◆ **Requirement**:
In each of the rows below, swap every "Domicile" for "Maison" and leave all other text unchanged.

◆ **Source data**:
· · · ·

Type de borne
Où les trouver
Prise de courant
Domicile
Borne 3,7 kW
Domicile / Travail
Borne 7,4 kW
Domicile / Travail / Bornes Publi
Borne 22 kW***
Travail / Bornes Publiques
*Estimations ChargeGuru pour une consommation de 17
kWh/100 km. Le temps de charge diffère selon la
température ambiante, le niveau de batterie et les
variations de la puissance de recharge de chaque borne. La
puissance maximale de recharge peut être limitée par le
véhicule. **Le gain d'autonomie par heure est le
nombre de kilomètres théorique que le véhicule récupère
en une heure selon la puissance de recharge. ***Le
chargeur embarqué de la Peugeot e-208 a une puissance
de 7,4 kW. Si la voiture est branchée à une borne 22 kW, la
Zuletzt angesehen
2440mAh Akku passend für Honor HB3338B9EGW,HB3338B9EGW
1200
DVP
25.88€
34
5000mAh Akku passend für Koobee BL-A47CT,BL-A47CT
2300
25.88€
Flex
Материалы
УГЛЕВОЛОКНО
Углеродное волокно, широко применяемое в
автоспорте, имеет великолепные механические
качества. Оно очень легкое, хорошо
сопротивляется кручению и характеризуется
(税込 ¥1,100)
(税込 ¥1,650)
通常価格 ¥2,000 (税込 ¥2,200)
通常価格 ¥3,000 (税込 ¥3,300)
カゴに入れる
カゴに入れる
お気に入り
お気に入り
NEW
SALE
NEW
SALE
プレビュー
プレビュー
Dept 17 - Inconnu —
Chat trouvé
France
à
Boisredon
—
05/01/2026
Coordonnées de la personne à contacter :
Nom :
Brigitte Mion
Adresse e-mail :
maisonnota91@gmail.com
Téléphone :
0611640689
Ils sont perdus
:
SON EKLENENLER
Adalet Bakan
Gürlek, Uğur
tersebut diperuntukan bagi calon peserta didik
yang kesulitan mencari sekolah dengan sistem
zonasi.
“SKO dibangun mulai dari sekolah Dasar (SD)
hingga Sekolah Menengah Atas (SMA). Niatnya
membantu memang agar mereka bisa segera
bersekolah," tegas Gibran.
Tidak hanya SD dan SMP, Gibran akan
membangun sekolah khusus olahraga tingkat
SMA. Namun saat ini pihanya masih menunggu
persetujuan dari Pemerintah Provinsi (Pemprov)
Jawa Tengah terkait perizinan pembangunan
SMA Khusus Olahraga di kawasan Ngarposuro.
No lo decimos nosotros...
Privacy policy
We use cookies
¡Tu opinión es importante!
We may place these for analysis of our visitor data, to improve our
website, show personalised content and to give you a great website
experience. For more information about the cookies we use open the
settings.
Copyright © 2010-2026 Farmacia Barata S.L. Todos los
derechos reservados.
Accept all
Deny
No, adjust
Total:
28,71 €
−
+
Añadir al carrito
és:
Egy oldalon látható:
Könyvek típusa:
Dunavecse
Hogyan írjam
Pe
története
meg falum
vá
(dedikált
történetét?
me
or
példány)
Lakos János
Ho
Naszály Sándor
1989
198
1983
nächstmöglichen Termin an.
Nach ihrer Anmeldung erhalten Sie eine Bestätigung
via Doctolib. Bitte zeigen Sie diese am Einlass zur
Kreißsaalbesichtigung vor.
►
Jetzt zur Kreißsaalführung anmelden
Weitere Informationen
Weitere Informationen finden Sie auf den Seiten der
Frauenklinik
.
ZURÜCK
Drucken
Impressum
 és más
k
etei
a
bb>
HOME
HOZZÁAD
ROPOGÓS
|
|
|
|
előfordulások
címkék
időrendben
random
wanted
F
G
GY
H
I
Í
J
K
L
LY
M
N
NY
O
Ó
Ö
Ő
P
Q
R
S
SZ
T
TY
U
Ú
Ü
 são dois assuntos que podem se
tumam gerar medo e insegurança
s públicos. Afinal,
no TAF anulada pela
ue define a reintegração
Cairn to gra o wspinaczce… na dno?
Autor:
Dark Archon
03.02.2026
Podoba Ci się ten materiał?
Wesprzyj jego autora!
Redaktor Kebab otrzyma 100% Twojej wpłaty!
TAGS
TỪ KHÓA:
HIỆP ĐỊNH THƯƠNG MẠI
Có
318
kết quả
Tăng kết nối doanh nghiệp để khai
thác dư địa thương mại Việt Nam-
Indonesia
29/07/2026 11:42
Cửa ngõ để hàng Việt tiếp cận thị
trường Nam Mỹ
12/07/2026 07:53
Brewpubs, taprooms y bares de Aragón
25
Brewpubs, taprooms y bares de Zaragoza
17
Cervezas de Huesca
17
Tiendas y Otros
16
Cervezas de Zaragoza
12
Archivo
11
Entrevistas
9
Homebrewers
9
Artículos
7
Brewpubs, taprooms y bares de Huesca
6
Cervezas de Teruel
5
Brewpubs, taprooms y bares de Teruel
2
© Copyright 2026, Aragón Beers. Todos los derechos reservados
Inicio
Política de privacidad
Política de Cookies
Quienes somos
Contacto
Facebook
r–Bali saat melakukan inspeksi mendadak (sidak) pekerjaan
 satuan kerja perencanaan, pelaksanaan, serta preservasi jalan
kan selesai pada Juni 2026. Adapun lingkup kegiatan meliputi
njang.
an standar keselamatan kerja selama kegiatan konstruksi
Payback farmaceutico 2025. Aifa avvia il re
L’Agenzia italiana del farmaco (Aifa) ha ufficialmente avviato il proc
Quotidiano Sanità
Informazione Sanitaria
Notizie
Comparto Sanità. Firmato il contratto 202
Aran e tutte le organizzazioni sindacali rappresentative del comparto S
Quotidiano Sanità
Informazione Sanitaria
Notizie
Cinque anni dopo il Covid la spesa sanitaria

· · · ·

◆ **Written response**:
Type de borne
Où les trouver
Prise de courant
Maison
Borne 3,7 kW
Maison / Travail
Borne 7,4 kW
Maison / Travail / Bornes Publi
Borne 22 kW***
Travail / Bornes Publiques
*Estimations ChargeGuru pour une consommation de 17
kWh/100 km. Le temps de charge diffère selon la
température ambiante, le niveau de batterie et les
variations de la puissance de recharge de chaque borne. La
puissance maximale de recharge peut être limitée par le
véhicule. **Le gain d'autonomie par heure est le
nombre de kilomètres théorique que le véhicule récupère
en une heure selon la puissance de recharge. ***Le
chargeur embarqué de la Peugeot e-208 a une puissance
de 7,4 kW. Si la voiture est branchée à une borne 22 kW, la
Zuletzt angesehen
2440mAh Akku passend für Honor HB3338B9EGW,HB3338B9EGW
1200
DVP
25.88€
34
5000mAh Akku passend für Koobee BL-A47CT,BL-A47CT
2300
25.88€
Flex
Материалы
УГЛЕВОЛОКНО
Углеродное волокно, широко применяемое в
автоспорте, имеет великолепные механические
качества. Оно очень легкое, хорошо
сопротивляется кручению и характеризуется
(税込 ¥1,100)
(税込 ¥1,650)
通常価格 ¥2,000 (税込 ¥2,200)
通常価格 ¥3,000 (税込 ¥3,300)
カゴに入れる
カゴに入れる
お気に入り
お気に入り
NEW
SALE
NEW
SALE
プレビュー
プレビュー
Dept 17 - Inconnu —
Chat trouvé
France
à
Boisredon
—
05/01/2026
Coordonnées de la personne à contacter :
Nom :
Brigitte Mion
Adresse e-mail :
maisonnota91@gmail.com
Téléphone :
0611640689
Ils sont perdus
:
SON EKLENENLER
Adalet Bakan
Gürlek, Uğur
tersebut diperuntukan bagi calon peserta didik
yang kesulitan mencari sekolah dengan sistem
zonasi.
“SKO dibangun mulai dari sekolah Dasar (SD)
hingga Sekolah Menengah Atas (SMA). Niatnya
membantu memang agar mereka bisa segera
bersekolah," tegas Gibran.
Tidak hanya SD dan SMP, Gibran akan
membangun sekolah khusus olahraga tingkat
SMA. Namun saat ini pihanya masih menunggu
persetujuan dari Pemerintah Provinsi (Pemprov)
Jawa Tengah terkait perizinan pembangunan
SMA Khusus Olahraga di kawasan Ngarposuro.
No lo decimos nosotros...
Privacy policy
We use cookies
¡Tu opinión es importante!
We may place these for analysis of our visitor data, to improve our
website, show personalised content and to give you a great website
experience. For more information about the cookies we use open the
settings.
Copyright © 2010-2026 Farmacia Barata S.L. Todos los
derechos reservados.
Accept all
Deny
No, adjust
Total:
28,71 €
−
+
Añadir al carrito
és:
Egy oldalon látható:
Könyvek típusa:
Dunavecse
Hogyan írjam
Pe
története
meg falum
vá
(dedikált
történetét?
me
or
példány)
Lakos János
Ho
Naszály Sándor
1989
198
1983
nächstmöglichen Termin an.
Nach ihrer Anmeldung erhalten Sie eine Bestätigung
via Doctolib. Bitte zeigen Sie diese am Einlass zur
Kreißsaalbesichtigung vor.
►
Jetzt zur Kreißsaalführung anmelden
Weitere Informationen
Weitere Informationen finden Sie auf den Seiten der
Frauenklinik
.
ZURÜCK
Drucken
Impressum
 és más
k
etei
a
bb>
HOME
HOZZÁAD
ROPOGÓS
|
|
|
|
előfordulások
címkék
időrendben
random
wanted
F
G
GY
H
I
Í
J
K
L
LY
M
N
NY
O
Ó
Ö
Ő
P
Q
R
S
SZ
T
TY
U
Ú
Ü
 são dois assuntos que podem se
tumam gerar medo e insegurança
s públicos. Afinal,
no TAF anulada pela
ue define a reintegração
Cairn to gra o wspinaczce… na dno?
Autor:
Dark Archon
03.02.2026
Podoba Ci się ten materiał?
Wesprzyj jego autora!
Redaktor Kebab otrzyma 100% Twojej wpłaty!
TAGS
TỪ KHÓA:
HIỆP ĐỊNH THƯƠNG MẠI
Có
318
kết quả
Tăng kết nối doanh nghiệp để khai
thác dư địa thương mại Việt Nam-
Indonesia
29/07/2026 11:42
Cửa ngõ để hàng Việt tiếp cận thị
trường Nam Mỹ
12/07/2026 07:53
Brewpubs, taprooms y bares de Aragón
25
Brewpubs, taprooms y bares de Zaragoza
17
Cervezas de Huesca
17
Tiendas y Otros
16
Cervezas de Zaragoza
12
Archivo
11
Entrevistas
9
Homebrewers
9
Artículos
7
Brewpubs, taprooms y bares de Huesca
6
Cervezas de Teruel
5
Brewpubs, taprooms y bares de Teruel
2
© Copyright 2026, Aragón Beers. Todos los derechos reservados
Inicio
Política de privacidad
Política de Cookies
Quienes somos
Contacto
Facebook
r–Bali saat melakukan inspeksi mendadak (sidak) pekerjaan
 satuan kerja perencanaan, pelaksanaan, serta preservasi jalan
kan selesai pada Juni 2026. Adapun lingkup kegiatan meliputi
njang.
an standar keselamatan kerja selama kegiatan konstruksi
Payback farmaceutico 2025. Aifa avvia il re
L’Agenzia italiana del farmaco (Aifa) ha ufficialmente avviato il proc
Quotidiano Sanità
Informazione Sanitaria
Notizie
Comparto Sanità. Firmato il contratto 202
Aran e tutte le organizzazioni sindacali rappresentative del comparto S
Quotidiano Sanità
Informazione Sanitaria
Notizie
Cinque anni dopo il Covid la spesa sanitaria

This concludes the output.